Per la statistica è una vittoria quasi storica quella dei Brumbies. I British & Irish Lions non perdevano infatti in un loro tour contro una formazione provinciale da ben 16 anni. Allora a battere i britannico-irlandesi furono i sudafricani Northern Transvaal, attualmente conosciuti come Bulls.

Test Match 2013: vincono Sudafrica, All Blacks ed Inghilterra, sorpresa Giappone!

Quello appena trascorso è stato un week-end ricco di appuntamenti per quel che riguarda la sessione di giugno dei Test Match 2013 del rugby mondiale. Molte le sfide disputate; cominciamo con quella fra Sudafrica e Scozia, valevole per la seconda giornata del quadrangolare Castle Lager Series, giocata sabato pomeriggio a Nelspruit, subito dopo il match perso dall'Italia contro Samoa. Gli Springboks padroni di casa hanno avuto ragione a fatica di una buona Scozia, vincendo 30-17 dopo che i britannici si erano portati avanti 6-17 nella prima parte della gara. Con questo successo il Sudafrica ha raggiunto Samoa nella finale del torneo, che si giocherà sabato 22 così come la finale 3°-4° posto fra Scozia ed Italia. Dal Sudafrica alla Nuova Zelanda, dove è proseguito il trittico di sfide fra gli All Blacks e la Francia. Se nel primo match i neozelandesi, pur vincendo, non avevano avuto vita facile contro i galletti, questa volta non c'è stata partita. A Christchurch le mete di Savea, Smith e Barrett ed i calci di Aaron Cruden hanno firmato il pesante 30-0 finale per i Tutti Neri. Settimana prossima a New Plymouth ultima chance per la Francia di portare a casa un risultato positivo dalla terra dei kiwi. Vince bene anche l'Inghilterra, 51-26 a Buenos Aires contro l'Argentina, abbattuta nel finale del primo tempo da tre mete inglesi (di cui due tecniche) arrivate in veloce sequenza. Nel continente americano, ma stavolta nella parte nord, a Toronto, si è giocata anche Canada-Irlanda, con vittoria dei verdi per 40-14.

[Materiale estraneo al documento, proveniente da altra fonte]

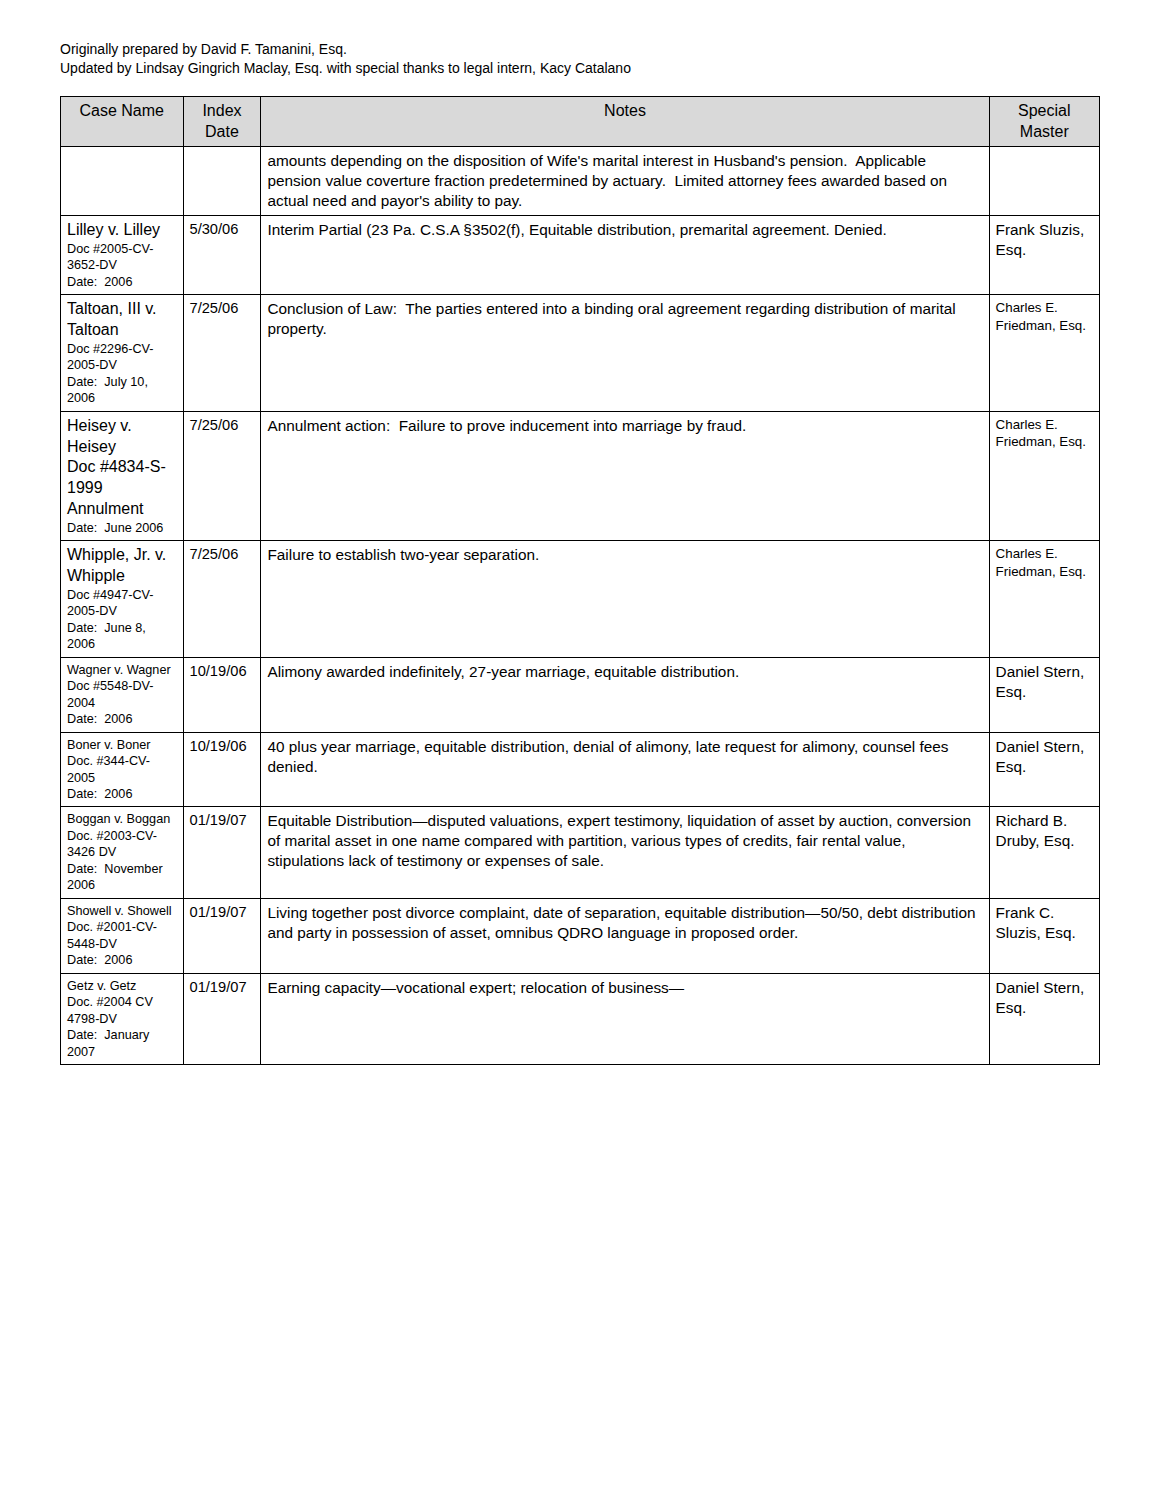Originally prepared by David F. Tamanini, Esq.
Updated by Lindsay Gingrich Maclay, Esq. with special thanks to legal intern, Kacy Catalano
| Case Name | Index Date | Notes | Special Master |
| --- | --- | --- | --- |
| | | amounts depending on the disposition of Wife's marital interest in Husband's pension. Applicable pension value coverture fraction predetermined by actuary. Limited attorney fees awarded based on actual need and payor's ability to pay. | |
| Lilley v. Lilley Doc #2005-CV-3652-DV Date: 2006 | 5/30/06 | Interim Partial (23 Pa. C.S.A §3502(f), Equitable distribution, premarital agreement. Denied. | Frank Sluzis, Esq. |
| Taltoan, III v. Taltoan Doc #2296-CV-2005-DV Date: July 10, 2006 | 7/25/06 | Conclusion of Law: The parties entered into a binding oral agreement regarding distribution of marital property. | Charles E. Friedman, Esq. |
| Heisey v. Heisey Doc #4834-S-1999 Annulment Date: June 2006 | 7/25/06 | Annulment action: Failure to prove inducement into marriage by fraud. | Charles E. Friedman, Esq. |
| Whipple, Jr. v. Whipple Doc #4947-CV-2005-DV Date: June 8, 2006 | 7/25/06 | Failure to establish two-year separation. | Charles E. Friedman, Esq. |
| Wagner v. Wagner Doc #5548-DV-2004 Date: 2006 | 10/19/06 | Alimony awarded indefinitely, 27-year marriage, equitable distribution. | Daniel Stern, Esq. |
| Boner v. Boner Doc. #344-CV-2005 Date: 2006 | 10/19/06 | 40 plus year marriage, equitable distribution, denial of alimony, late request for alimony, counsel fees denied. | Daniel Stern, Esq. |
| Boggan v. Boggan Doc. #2003-CV-3426 DV Date: November 2006 | 01/19/07 | Equitable Distribution—disputed valuations, expert testimony, liquidation of asset by auction, conversion of marital asset in one name compared with partition, various types of credits, fair rental value, stipulations lack of testimony or expenses of sale. | Richard B. Druby, Esq. |
| Showell v. Showell Doc. #2001-CV-5448-DV Date: 2006 | 01/19/07 | Living together post divorce complaint, date of separation, equitable distribution—50/50, debt distribution and party in possession of asset, omnibus QDRO language in proposed order. | Frank C. Sluzis, Esq. |
| Getz v. Getz Doc. #2004 CV 4798-DV Date: January 2007 | 01/19/07 | Earning capacity—vocational expert; relocation of business— | Daniel Stern, Esq. |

Ma Il risultato più eclatante del fine settimana è arrivato senza dubbio dal Chichibu Memorial Stadium di Tokyo, con la storica vittoria, la prima di sempre, del Giappone sul Galles. I nipponici, guidati da coach Eddie Jones, che alla guida dell'Australia giunse alla finale dei mondiali 2003, hanno battuto 23-8 i campioni in carica del Sei Nazioni, pur privi di numerosi elementi impegnati nel tour dei British & Irish Lions. Un fattore che comunque nulla può togliere all'inaspettata impresa dei "Cherry Blossoms" del Sol Levante.